The latest PractiMilongueros interviewee is Jorge Manganelli. 'Tango has an evolutionary process that keeps it alive' he says, '... but inside the evolutionary process the essence and the roots should be present... The dance should preserve the essence and the roots.'

His advice: 'Enjoy those three minutes that a tango lasts, the simple fact of enjoying the embrace, of listening to the music, and respecting the couple ahead of you, making sure you don't hurt them'. Once again, those three essential things: the embrace, the music and the floor.

His name led me to YouTube channel Rondadeases ('Ronda of aces'?), which started recently and has some archival video.



This is a 20-minute video from Rondadeases of an evening at Sin Rumbo in April 1989, organised by Manganelli I think, as a presentation to 'Petroleo'. I think that's Portalea and his partner at the beginning. There's a certain amount of Petroleo-influenced dance in it, but also some marvelous salon. The cigarette smoke is visible!
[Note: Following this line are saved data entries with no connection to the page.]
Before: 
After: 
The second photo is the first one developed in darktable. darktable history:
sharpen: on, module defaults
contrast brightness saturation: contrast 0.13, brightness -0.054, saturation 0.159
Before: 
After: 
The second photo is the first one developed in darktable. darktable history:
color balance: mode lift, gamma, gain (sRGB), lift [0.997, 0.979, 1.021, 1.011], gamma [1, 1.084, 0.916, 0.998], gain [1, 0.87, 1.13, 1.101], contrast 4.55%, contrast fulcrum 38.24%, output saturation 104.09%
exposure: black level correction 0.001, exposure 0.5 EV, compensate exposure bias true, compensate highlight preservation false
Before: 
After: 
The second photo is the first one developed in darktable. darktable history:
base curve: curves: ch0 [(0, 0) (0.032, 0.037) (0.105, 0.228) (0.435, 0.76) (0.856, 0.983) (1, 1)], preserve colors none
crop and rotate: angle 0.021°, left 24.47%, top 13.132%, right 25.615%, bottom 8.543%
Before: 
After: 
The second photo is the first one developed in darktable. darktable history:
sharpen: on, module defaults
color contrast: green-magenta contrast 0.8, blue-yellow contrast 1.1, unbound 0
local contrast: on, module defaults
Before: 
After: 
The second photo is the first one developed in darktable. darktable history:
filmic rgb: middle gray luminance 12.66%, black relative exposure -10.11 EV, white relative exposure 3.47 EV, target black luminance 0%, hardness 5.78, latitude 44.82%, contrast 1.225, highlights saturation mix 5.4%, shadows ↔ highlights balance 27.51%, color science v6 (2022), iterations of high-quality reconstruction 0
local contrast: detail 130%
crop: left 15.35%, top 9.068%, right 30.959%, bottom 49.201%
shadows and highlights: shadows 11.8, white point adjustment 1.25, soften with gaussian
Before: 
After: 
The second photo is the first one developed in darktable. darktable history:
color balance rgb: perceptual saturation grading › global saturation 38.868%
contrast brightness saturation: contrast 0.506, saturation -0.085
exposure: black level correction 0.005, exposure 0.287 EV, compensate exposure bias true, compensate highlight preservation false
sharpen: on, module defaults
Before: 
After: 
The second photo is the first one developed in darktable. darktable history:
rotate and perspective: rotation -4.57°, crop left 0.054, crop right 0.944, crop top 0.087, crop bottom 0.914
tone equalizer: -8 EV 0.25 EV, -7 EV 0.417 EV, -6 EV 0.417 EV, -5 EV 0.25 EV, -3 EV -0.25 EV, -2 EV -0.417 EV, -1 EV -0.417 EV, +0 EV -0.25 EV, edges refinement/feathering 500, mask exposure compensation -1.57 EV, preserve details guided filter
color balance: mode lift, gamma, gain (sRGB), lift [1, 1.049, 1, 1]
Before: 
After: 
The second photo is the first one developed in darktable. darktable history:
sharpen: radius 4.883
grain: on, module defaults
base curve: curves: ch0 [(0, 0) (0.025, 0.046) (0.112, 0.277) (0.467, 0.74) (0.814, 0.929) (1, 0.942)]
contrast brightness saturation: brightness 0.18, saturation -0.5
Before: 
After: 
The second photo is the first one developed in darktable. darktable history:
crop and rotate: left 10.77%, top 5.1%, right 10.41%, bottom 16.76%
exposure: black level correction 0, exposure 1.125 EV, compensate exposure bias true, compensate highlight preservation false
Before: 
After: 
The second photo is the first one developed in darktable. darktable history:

I haven't had time to watch the videos on Rondadeases but they seem to be mostly undated, although some of them certainly date back: the video of Geraldine Rojas, then perhaps 13 or 14, certainly isn't recent (or particularly memorable). & there are some useful videos of Manganelli teaching, in one case a very large workshop in Buenos Aires. His walk is awesome: unhurried, smooth, completely assured, like an entirely benevolent big cat, completely at ease with gravity.

Manganelli also has a website with a page of video links. These include this from the 1988 film Tango, Bayle Nuestro, also I think in Sin Rumbo, with Finito, Portalea, Balmaceda, and others. Once again, that walk...



Interesting that video from that era seems to show much more of a mix of styles than you'd see currently. Perhaps there was more room on the floor in those days. Continuous close embrace is now the predominant dance of Buenos Aires.

P.S. I forgot to add that if you follow the Tango, Bayle Nuestro clip back to YouTube you'll find annotations by Ney Melo, which give the names of individual dancers on a timeline.

3 comments:

Chris said...

Fascinating stuff. Thanks TC.

The commentary is often too fast for me to follow and the translations seem rather loose. It would be great if a tango dancer would make new English translations. Meanwhile, could someone translate for me the sentence starting "None of us dancers can be the same" here? Thanks.

Paul said...

Well, the original is a bit rough around the edges but what I get is something like:

As things aren't as they were in the past, in general we can't , none of us or any of those dancing can ever be the same as in the past for a simple reason- practice.

Still a bit unclear but hopefully this helps a bit.

Chris said...

Ah - so the original translation is way off. Thanks, Paul.